Das sind natürlich zum einen die bisherigen Studienleistungen. Sie sind aber in der Regel keineswegs entscheidend.

Gefragt wird der Gutachter nach der Breite und Ernsthaftigkeit der wissenschaftlichen Interessen der Bewerber; nach ihrer Fähigkeit zum wissenschaftlichen Denken. Gefragt wird, ob nach dem Eindruck des Gutachers sich die Bewerber aus einer intrinsischen Motivation heraus für Wissenschaft interessieren. Ob sie z.B. von sich aus wissenschaftliche Fragen aufwerfen, Lösungswege erarbeiten, sich an selbstgewählten Themen versuchen.

Es wird auch nach der Bereitschaft zum Engagement gefragt. Es wird manchmal nach den Interessen außerhalb des Studiums gefragt - künstlerischen, philosophischen, vor allem auch sozialen Interessen.
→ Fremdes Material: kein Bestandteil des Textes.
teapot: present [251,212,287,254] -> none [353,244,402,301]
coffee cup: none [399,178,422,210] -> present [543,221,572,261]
Daß irgendeine US-Universität oder ein deutsches Föderungswerk nach dem IQ fragen oder ihn gar der Entscheidung über eine Bewerbung zugrundelegen würde, muß jedem als absurd erscheinen, der sich in diesem Bereich ein wenig auskennt.
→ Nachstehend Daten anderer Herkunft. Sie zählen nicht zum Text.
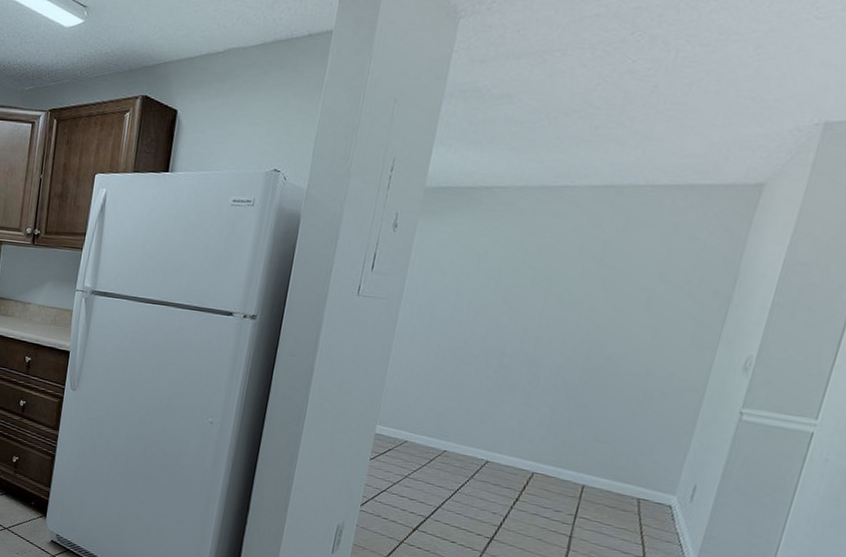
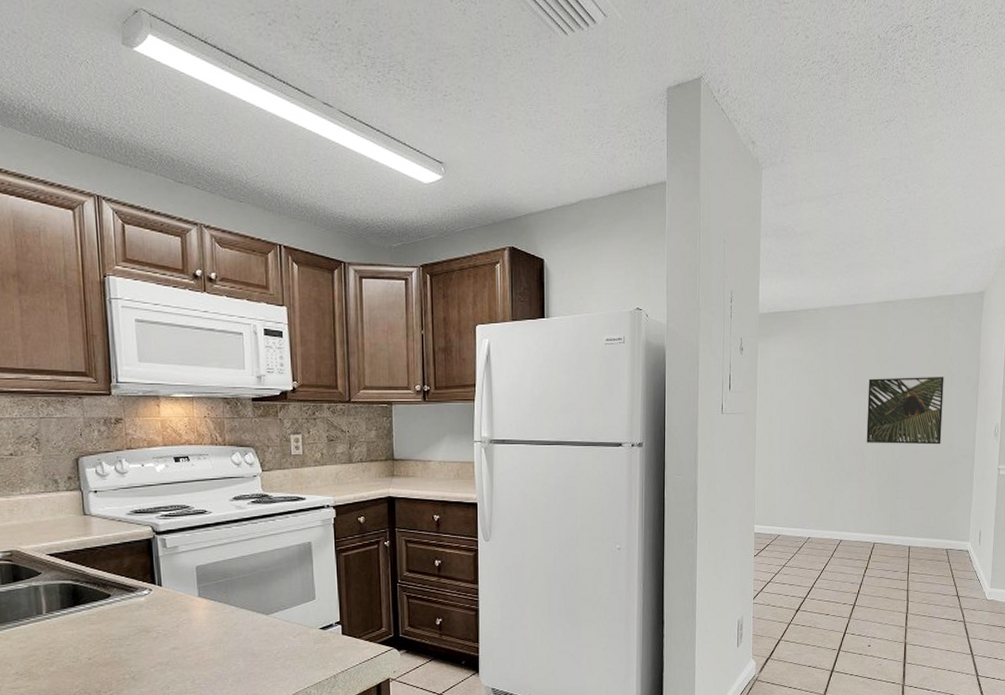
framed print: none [544,277,678,370] -> present [866,377,944,445]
Denn es liegt doch auf der Hand, daß ein hoher IQ allenfalls eine notwendige, aber gewiß nicht eine hinreichende Voraussetzung für den Studienerfolg, für eine wissenschaftliche Karriere ist.
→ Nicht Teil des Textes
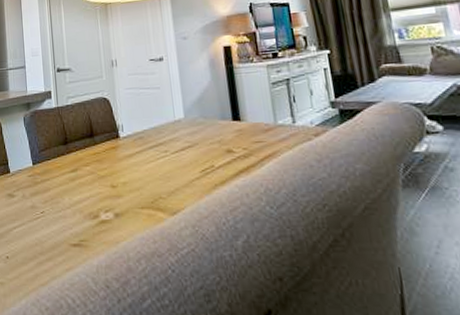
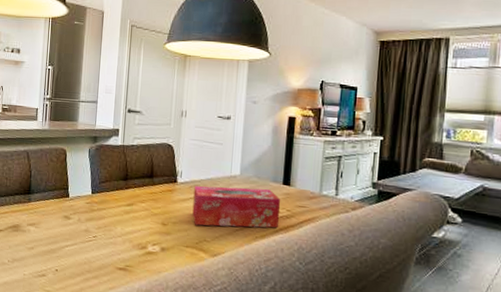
tissue box: none [138,129,238,182] -> present [192,186,281,228]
Unter den Kneipiers in den Studentenvierteln, unter den verkrachten Studenten, unter denjenigen, die in einer gesicherten Nische irgendwo ihr Unterkommen und Auskommen gefunden haben, dürfte es von Menschen mit einem hohen IQ nur so wimmeln.

Schließlich ist ein IQ über 130 ja gar nicht so selten. In Deutschland haben ihn rund 1,6 Millionen Menschen. Die wenigsten von ihnen eignen sich zur Wissenschaft; weil ihnen eben andere Persönlichkeitsmerkmale, Fähigkeiten, Interessen fehlen.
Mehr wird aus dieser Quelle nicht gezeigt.